It’s the end of the road for Sidecar. The ride-service company’s co-founders announced today it would cease operations on New Year’s Eve.
At one point, Sidecar — along with Uber and Lyft — was one of the Big 3 ride-hailing firms. When we first started covering the industry in November 2013, we spoke to a driver who said he made an average of $30 an hour driving 20-25 hours per week for the company.
“I just had my 1,000th ride this year and I love it,” he said.
But the good times didn’t last. In 2014 I talked to one driver who simultaneously worked for all three companies; he said he received nary a customer from Sidecar over a weeklong period. Eventually, the media stopped mentioning the company alongside Uber and Lyft.
Today Sidecar co-founders Sunil Paul and Jahan Khanna said in a post on Medium that the company would end both its ride and delivery service, the latter of which it launched in February.
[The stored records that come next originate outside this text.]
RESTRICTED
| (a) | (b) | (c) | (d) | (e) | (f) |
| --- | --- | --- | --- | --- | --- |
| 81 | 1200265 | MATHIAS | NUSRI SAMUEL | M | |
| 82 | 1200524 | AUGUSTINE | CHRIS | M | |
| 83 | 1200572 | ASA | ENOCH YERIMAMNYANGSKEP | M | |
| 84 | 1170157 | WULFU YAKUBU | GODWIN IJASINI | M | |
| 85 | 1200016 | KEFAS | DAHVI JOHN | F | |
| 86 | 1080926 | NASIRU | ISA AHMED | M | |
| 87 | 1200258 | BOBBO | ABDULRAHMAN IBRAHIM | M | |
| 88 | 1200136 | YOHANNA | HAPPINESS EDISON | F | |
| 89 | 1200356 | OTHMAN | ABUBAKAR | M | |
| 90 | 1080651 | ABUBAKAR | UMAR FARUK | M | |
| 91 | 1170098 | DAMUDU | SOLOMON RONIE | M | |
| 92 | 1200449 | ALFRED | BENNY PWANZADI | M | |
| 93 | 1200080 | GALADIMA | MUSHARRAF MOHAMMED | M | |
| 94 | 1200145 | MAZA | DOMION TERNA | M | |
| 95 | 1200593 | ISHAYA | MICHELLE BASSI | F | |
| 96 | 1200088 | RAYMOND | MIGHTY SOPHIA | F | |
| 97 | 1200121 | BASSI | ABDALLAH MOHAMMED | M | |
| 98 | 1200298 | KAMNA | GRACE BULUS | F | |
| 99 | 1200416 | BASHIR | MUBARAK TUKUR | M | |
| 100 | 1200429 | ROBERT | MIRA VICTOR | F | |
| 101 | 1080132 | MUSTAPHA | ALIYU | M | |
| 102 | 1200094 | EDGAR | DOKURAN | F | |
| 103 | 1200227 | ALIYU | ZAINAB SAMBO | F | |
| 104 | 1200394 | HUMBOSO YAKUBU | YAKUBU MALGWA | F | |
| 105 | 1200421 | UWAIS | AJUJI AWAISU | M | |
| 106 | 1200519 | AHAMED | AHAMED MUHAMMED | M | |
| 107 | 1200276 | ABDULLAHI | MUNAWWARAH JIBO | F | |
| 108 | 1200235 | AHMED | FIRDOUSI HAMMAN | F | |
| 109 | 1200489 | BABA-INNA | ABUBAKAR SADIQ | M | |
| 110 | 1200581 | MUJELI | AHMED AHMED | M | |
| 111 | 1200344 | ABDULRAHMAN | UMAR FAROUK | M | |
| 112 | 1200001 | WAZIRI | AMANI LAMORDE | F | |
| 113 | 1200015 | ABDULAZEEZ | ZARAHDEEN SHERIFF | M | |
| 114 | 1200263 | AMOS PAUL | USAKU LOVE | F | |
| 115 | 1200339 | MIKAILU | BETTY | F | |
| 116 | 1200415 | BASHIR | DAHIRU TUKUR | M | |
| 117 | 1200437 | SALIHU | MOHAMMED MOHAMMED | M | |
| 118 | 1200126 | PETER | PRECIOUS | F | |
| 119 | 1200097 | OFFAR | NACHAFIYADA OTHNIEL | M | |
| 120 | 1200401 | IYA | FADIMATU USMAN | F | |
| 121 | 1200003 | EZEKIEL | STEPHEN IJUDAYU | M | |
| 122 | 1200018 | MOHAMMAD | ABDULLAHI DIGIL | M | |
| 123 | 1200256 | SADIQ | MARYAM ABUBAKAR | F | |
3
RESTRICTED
“Today is a turning point for Sidecar as we prepare to end our ride and delivery service so we can work on strategic alternatives and lay the groundwork for the next big thing,” Paul and Khanna wrote. “We will cease ride and delivery operations at 2 p.m. Pacific Time, December 31.”
Perhaps it’s an indication of just how little business Sidecar was doing that it will terminate its ride-service hours before the rush of New Year’s Eve, perhaps the biggest transportation-for-hire night of the year.
Paul and Khanna did not specify what “the next big thing” might be.
“This is the end of the road for the Sidecar ride and delivery service,” they wrote, “but it’s by no means the end of the journey for the company.”
After beta testing in San Francisco in 2011, Sidecar formally launched in 2012, portraying itself as “the first on-demand rideshare community.”